Dataset items =
* Start *

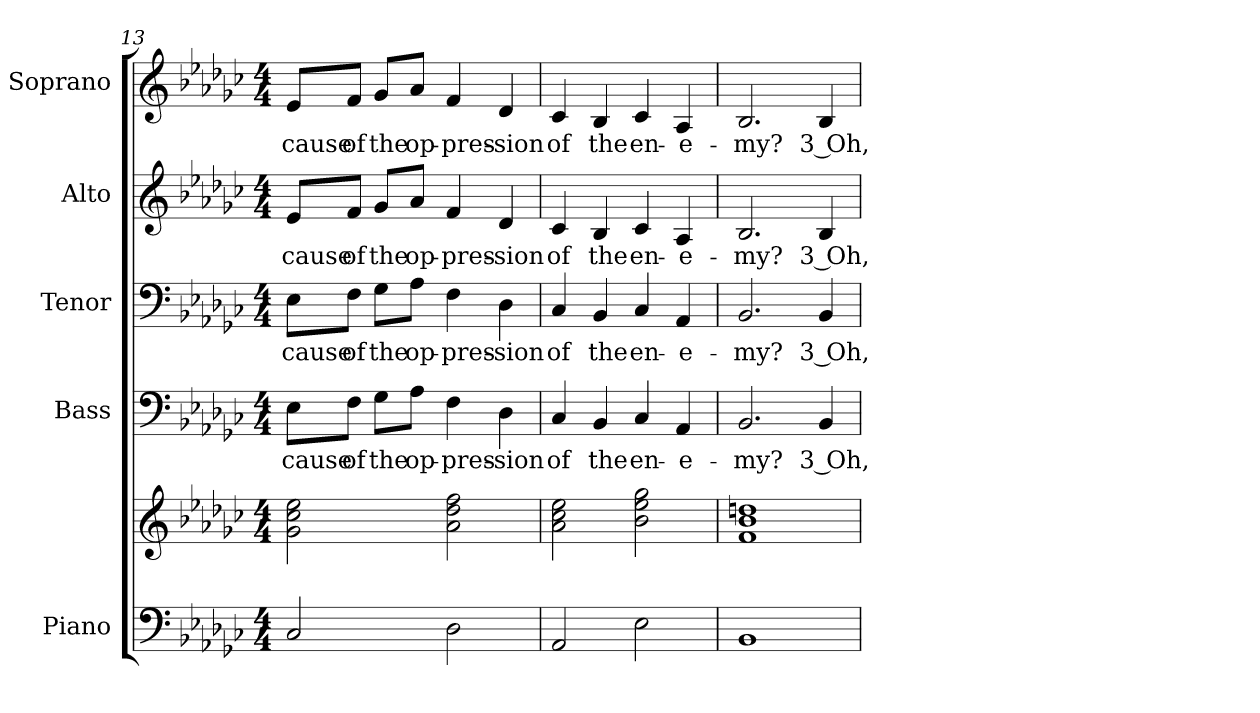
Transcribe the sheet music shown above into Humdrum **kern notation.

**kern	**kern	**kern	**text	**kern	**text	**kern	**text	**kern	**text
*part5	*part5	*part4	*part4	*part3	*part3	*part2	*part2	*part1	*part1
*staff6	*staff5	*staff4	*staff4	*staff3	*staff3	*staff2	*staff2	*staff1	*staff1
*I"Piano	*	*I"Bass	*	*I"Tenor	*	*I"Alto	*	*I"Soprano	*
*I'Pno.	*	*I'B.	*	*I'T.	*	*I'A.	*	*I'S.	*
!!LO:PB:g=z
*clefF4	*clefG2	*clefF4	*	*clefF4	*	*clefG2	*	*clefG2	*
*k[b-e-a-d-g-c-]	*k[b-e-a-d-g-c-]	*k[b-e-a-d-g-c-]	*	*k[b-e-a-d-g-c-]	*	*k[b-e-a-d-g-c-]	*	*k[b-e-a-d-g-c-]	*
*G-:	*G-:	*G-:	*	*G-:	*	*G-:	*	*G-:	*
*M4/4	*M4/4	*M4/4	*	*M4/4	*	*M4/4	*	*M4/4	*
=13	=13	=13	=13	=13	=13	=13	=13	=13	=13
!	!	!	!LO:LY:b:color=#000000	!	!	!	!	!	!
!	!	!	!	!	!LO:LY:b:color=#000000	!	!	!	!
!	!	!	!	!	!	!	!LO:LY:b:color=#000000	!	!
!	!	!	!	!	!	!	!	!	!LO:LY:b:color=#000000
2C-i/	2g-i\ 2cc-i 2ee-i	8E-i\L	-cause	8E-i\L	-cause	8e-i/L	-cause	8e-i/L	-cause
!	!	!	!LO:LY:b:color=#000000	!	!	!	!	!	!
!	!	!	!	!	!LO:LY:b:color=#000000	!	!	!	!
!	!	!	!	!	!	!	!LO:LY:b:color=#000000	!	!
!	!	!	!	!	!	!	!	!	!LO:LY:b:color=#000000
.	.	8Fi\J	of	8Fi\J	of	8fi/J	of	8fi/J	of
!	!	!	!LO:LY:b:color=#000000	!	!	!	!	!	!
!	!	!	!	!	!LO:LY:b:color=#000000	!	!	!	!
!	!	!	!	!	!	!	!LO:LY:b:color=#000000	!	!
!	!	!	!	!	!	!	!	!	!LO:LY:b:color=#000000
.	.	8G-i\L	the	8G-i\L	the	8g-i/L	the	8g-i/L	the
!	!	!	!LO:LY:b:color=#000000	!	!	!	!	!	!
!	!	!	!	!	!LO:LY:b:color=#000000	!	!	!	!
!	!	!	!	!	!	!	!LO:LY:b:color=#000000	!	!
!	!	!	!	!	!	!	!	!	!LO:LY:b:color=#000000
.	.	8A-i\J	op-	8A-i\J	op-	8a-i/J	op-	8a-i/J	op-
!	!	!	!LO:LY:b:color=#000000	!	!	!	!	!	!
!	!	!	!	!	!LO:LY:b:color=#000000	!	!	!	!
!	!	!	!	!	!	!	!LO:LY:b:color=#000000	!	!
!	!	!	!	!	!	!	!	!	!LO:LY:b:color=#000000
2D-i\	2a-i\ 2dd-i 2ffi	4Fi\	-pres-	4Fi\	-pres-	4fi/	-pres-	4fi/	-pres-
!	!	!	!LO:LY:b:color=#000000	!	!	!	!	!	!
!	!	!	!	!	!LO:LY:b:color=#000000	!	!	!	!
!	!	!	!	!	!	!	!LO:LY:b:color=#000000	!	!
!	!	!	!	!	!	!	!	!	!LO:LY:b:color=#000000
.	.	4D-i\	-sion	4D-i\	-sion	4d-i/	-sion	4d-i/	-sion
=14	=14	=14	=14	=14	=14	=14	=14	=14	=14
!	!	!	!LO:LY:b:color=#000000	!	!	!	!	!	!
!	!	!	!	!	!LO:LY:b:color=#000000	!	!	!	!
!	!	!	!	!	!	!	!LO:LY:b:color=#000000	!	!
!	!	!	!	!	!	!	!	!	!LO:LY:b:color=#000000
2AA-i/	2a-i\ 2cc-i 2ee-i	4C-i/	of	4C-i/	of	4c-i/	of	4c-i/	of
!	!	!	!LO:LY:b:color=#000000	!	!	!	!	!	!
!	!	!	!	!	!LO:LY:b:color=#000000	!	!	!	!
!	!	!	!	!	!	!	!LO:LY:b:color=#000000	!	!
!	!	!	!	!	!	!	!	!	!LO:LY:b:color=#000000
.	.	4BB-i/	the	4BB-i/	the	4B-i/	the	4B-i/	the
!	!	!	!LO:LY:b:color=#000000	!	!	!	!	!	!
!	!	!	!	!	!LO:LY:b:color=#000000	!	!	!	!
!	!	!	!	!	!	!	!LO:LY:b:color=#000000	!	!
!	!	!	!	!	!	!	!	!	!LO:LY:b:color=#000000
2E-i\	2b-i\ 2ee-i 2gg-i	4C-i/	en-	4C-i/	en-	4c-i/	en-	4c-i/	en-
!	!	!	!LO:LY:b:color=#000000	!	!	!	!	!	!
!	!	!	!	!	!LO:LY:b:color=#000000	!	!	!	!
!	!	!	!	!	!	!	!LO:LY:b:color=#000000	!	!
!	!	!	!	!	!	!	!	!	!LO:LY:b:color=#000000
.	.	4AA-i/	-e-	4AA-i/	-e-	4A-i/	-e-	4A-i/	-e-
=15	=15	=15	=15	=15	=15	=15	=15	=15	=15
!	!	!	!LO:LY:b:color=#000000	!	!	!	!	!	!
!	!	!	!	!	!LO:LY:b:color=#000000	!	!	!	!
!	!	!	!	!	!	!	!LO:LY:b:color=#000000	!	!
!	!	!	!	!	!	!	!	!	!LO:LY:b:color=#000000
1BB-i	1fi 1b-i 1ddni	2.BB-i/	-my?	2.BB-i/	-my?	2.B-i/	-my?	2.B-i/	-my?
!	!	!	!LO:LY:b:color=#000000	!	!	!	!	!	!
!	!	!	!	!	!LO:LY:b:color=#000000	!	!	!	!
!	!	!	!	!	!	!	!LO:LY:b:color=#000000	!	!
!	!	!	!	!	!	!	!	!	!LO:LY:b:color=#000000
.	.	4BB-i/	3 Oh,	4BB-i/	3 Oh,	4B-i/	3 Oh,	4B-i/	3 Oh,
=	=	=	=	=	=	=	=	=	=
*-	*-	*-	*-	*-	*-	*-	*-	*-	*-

* End *

Aim of the task = Pick out and copy each line in the rows above that contains the string "kern".

Task response =
Transcribe the sheet music shown above into Humdrum **kern notation.
**kern	**kern	**kern	**text	**kern	**text	**kern	**text	**kern	**text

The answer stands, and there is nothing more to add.